Pumpelly all the way from Dublin Lake is an *awesome* hike. You start out with woods walking, old stone walls, a real New England feel. Then up the ridge, not a lot of up and down (just a few 20' "holes" that you dip through), then an open approach up the spine of the ridge to the summit proper. I have a full set of photos of this trip from May 1 several years ago here. 

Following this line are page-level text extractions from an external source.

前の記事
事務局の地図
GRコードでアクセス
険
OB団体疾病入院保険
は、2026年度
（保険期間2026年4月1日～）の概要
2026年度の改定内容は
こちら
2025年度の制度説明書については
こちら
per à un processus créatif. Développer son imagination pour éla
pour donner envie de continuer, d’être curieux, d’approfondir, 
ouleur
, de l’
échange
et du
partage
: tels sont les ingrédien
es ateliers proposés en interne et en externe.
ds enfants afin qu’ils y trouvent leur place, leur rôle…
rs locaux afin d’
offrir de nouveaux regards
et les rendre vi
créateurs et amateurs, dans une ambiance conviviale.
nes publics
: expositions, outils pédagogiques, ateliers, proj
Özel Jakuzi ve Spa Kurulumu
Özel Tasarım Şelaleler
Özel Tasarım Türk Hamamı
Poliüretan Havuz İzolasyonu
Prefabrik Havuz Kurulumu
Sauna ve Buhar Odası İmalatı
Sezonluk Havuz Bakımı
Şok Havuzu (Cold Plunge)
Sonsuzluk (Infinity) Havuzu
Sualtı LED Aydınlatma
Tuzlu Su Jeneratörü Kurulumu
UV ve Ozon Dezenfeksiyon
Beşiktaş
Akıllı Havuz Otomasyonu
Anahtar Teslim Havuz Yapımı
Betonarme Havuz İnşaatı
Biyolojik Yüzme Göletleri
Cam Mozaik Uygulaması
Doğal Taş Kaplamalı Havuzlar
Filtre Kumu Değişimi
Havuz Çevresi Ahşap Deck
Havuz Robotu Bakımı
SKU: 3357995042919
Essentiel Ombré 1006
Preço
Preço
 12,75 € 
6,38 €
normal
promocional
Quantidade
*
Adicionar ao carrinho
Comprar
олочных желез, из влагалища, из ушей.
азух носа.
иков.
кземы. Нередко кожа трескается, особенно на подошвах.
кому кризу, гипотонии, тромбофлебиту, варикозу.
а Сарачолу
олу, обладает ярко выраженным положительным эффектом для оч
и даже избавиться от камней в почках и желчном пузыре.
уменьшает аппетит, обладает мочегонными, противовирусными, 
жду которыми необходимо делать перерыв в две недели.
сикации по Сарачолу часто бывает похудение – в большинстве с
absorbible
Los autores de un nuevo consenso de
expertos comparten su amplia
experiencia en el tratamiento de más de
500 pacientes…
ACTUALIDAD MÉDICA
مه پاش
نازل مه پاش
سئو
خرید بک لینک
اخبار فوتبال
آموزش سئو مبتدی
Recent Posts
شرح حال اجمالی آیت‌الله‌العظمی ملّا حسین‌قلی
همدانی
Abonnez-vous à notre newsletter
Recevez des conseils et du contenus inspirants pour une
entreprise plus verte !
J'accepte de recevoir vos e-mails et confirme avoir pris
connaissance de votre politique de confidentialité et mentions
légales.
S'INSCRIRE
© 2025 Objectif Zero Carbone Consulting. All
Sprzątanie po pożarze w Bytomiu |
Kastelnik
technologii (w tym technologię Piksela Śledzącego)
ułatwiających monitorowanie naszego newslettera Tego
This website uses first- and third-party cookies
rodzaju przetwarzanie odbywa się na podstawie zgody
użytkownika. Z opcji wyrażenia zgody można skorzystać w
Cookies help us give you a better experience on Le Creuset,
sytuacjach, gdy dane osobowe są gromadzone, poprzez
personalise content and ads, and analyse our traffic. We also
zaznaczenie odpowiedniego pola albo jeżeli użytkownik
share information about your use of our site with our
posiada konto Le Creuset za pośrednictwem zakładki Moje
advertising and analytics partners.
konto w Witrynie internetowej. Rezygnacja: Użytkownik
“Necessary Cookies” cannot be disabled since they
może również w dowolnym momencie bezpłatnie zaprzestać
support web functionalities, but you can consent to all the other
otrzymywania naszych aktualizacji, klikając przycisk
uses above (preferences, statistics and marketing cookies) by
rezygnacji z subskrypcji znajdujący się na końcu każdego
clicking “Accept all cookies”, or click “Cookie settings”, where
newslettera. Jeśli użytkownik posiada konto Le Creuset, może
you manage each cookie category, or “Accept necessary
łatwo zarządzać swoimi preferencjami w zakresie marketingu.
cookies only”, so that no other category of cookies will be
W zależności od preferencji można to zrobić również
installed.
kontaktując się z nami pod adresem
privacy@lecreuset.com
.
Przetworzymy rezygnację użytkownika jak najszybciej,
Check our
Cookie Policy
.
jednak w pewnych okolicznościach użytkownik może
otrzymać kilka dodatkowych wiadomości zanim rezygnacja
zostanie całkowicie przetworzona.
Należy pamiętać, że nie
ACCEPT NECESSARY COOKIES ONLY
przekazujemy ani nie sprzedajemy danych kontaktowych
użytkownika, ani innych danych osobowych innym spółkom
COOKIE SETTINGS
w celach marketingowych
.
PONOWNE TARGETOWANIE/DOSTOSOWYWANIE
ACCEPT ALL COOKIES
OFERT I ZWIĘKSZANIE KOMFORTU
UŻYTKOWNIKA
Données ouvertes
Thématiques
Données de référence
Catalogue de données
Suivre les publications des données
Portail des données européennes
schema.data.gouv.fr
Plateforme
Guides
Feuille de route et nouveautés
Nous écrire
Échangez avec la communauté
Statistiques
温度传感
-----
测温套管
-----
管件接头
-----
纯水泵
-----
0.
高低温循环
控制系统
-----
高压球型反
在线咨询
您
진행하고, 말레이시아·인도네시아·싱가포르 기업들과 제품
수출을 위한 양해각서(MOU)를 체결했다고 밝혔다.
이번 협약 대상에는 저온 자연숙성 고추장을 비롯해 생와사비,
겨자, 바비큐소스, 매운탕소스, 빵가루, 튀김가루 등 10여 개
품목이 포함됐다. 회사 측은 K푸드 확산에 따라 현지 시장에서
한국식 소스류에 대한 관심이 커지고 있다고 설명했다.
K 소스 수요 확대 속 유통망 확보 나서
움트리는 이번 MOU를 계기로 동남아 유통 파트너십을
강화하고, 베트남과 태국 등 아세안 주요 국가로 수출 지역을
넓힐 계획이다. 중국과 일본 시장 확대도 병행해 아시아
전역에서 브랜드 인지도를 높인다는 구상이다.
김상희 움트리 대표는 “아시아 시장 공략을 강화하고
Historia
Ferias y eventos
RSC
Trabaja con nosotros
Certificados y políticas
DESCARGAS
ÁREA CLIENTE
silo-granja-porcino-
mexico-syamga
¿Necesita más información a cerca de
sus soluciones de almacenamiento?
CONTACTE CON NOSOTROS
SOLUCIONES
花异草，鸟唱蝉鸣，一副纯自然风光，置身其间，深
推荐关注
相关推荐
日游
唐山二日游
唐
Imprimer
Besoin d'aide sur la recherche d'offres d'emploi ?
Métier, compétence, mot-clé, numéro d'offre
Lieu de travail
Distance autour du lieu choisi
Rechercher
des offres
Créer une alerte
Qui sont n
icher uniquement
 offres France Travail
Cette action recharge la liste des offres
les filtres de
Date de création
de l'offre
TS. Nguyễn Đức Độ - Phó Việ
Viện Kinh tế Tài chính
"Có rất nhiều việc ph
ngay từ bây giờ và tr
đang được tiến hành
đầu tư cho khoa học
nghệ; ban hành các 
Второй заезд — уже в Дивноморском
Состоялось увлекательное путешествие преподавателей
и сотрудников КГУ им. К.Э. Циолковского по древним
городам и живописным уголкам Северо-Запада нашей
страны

The only catch is that you have to park along the edge of the road. After you locate the trailhead, too, which can require observance.


----------



## Max (Oct 15, 2004)

coreybyrnes said:
			
		

> i've decided to take the birchtoft, cascade, spellman, pumpelly route to the summit of monadnock... since getting some pictures of the foliage is my priority on this hike,



You've picked a good route.  From someone who has climbed Monadnock literally hundreds of times, I'll tell you that the Birchtoft and lower section of Cascade Link and Spellman trails should be great for foliage pics, as well as a lot less traveled that the standard route from the state park and up the White Dot or White Cross trails.  Then there is great scrambling on the Spellman ledges and some wonderful pics from that perspective too.  Once on the Upper section of the Pumpelly, the next rolling 1/2 mile is great and finally you'll join the summit crowds.  For a different route down, go back down the Pumpelly and take the Red Spot trail.  It will come out on the Cascade Link, just a few yards above the juction with the Birchtoft.


----------



## coreybyrnes (Oct 18, 2004)

michael - great pics! thanks for posting... i just bought a new camera last week (canon 10d) so i brought that along... i got some interesting shots... it was a really overcast day so i would have hoped for a little more light to really show off the foliage, but it was a great hike... i took a buddy who had never hiked before and he really loved the trip... we ended up taking birchtoft, cascade, red spot, pumpelly... we were going to take spellman but somehow missed it and took red spot... it was an interesting route because of all the rain they had friday... red spot was basically a waterfall that we had to hike up... made for a very interesting and at some points sketchy hike... it was freezing and very windy on the summit... another hike told me it was 20 with 40 mph winds... i would believe it... thanks all for the advice...


----------